I am in awe of the people who choose to get up every morning and change the world one person at a time. I honor the people who choose a little corner of the world, claim it as their responsibility, and work hard to turn it into a better place by any means necessary. I tried, every day of my teaching career, to inspire more young people to do just that. My homework assignment every year was to “go in peace and serve your world.”
I don’t know what memories my sons will have of me. Will I be brave enough to approach a homeless man or woman with an opportunity for a hot meal? Will I invite a stranger in need into my home? Bring food to an elderly neighbor during a snow storm? Will I have the opportunity to make an important impression on my sons? Will they remember me for my quiet moments of compassion?
Will your children remember you for such things?
Will my former students do their homework in your neighborhood some day?
We don’t choose our mountains to move. Our mountains choose us. They raise before us as we walk through life, growing louder and larger, looming over us, daring us to try to move them. Some of us are lucky enough that we are able to do what we are passionate about in life. Even if the work is difficult, endless, and seemingly thankless, to work on a passion brings a satisfaction like nothing on this earth. For those of us who answer the call to serve, our work isn’t always tangible, easy or even fun, but its importance is no less acute. From the needed stop sign at the dangerous intersection to the legislation for universal preschool to lonely watch in a foreign land.: All service is important.
Having these two sons, I hear the call to serve more strongly than ever before. This flight to the suburbs for good schools has made me feel incredibly guilty. Have I really abandoned my principles simply because I’ve had children? Have I abandoned my community for the sake of giving my sons the best that I can provide? Who, at this point, is more important in my life? You’d think that answer would be quite obvious (it is, it really is), and yet it tugs at me all the time. I suppose I wonder out loud from time to time if my sons, simply by virtue of the class of their birth, will be just fine in this world without my constant stewardship. Should I share my greatest resources–my time, my energy, my training–with my sons exclusively, or should I share them with my greater community in service? Can you be a good middle-class mother and a good, productive and contributing citizen?
I’m coming back from vacation on Monday. There will be sand in everything I own, I’ll have a task list three miles long, I’ll have babies who are off schedule, and I’ll have a car that will need to be washed. I’ll have so many stories that I’ll want to tell you, hopefully of joy, possibly about a house. All the while, though, I’ll be thinking about my community. The community that I consider home in Maryland, the community that I found in Boston, and the community that I have actively chosen and sought in the more affluent Boston suburbs. I’ll be thinking about what service looked like when I was a young idealist and what it must look like now as a suburban mother.

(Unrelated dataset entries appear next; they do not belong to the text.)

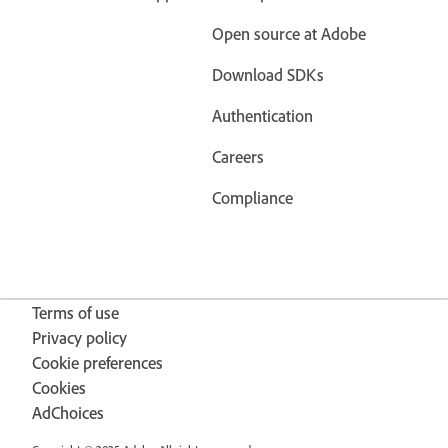
Open source at Adobe
Download SDKs
Authentication
Careers
Compliance
Terms of use
Privacy policy
Cookie preferences
Cookies
AdChoices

And I’ll be thinking about this blog. What inspired it, what it has become, and what it has the potential to be. I’m learning, with every single post, about the power of words.
This weekend, I wish for you a moment of service. Big or small, I hope that you’ll do something unselfishly for another person. I wish you a moment of appreciation for someone you know who serves in some capacity. I wish you a tranquil moment in front of a sunrise or a sunset. I wish you a good hot meal, a warm (or cool) place to stay, a roof over your head and a clean bed to rest in.
I’m so looking forward to getting back to you on Monday. Thank you, as always, for reading my silly little digital words.